This is the code used to train the model used in my thesis on code summarization using Transformer PTMs titled "Pre-Trained Models for Machine Translation of Code and Natural Language".
It can be used to pre-train a roBERTa model using code, then fine-tuning it on the task of code summarization.
The fine-tuning in this repository is based on the CodeBERT repository.
If you do not understand what this introduction means, read the TLDR which contains a summary of the functionality.

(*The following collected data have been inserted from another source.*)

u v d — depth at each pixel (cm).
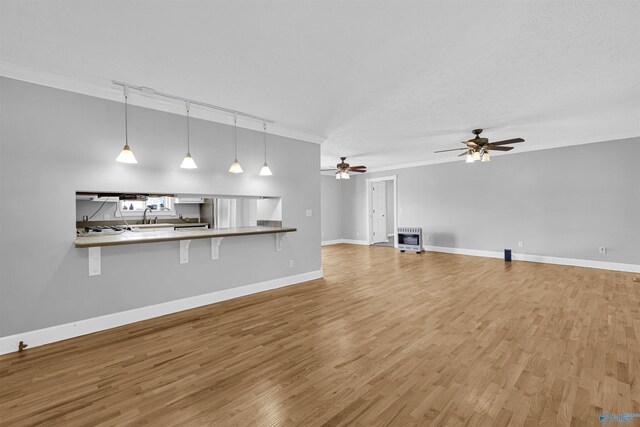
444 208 750
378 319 314
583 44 227
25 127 259
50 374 214
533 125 449
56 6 176
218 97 323
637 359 225
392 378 205
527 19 195
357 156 698
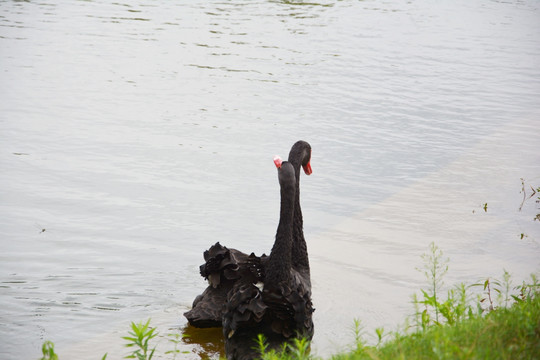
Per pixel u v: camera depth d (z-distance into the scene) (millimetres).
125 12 27141
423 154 14906
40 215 11492
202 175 13312
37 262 9930
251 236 11031
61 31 23750
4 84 18078
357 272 9930
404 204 12461
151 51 21797
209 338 8188
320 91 18766
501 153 15188
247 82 19188
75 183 12781
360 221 11758
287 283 7621
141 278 9625
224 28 25156
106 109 16719
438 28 27531
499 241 11062
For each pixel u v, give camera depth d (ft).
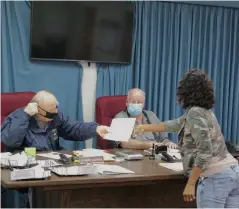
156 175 6.88
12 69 11.26
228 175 6.52
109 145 10.14
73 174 6.45
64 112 12.07
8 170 6.69
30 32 11.15
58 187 6.27
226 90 13.87
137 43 12.59
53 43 11.42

The fine-tuned models achieved the following scores:
Model | Language | Smoothed BLEU | BLEU 1 | BLEU 2 | BLEU 3 | BLEU 4 | METEOR | ROUGE_L | CIDEr |
---|---|---|---|---|---|---|---|---|---|
RoBERTaCODE (Java) | Java | 17.53 | 24.34 | 13.90 | 8.49 | 5.49 | 19.38 | 34.27 | 0.85 |
RoBERTaCODE (Python) | Python | 18.35 | 24.80 | 13.36 | 8.02 | 5.20 | 19.44 | 34.47 | 0.88 |
RoBERTaCODE (All) | Java | 17.65 | 24.86 | 14.46 | 9.06 | 6.01 | 19.40 | 33.95 | 0.91 |
The original thesis code has been re-written to make it easier to understand and run. It gets trimmed at 512 characters, which is not the same as the original paper which wrapped the text at 512 and moved it onto the next line. This can be achieved by running the old version of the code.
- Python3
- A GPU
- 20GB or so of storage. (Depending on what dataset you download)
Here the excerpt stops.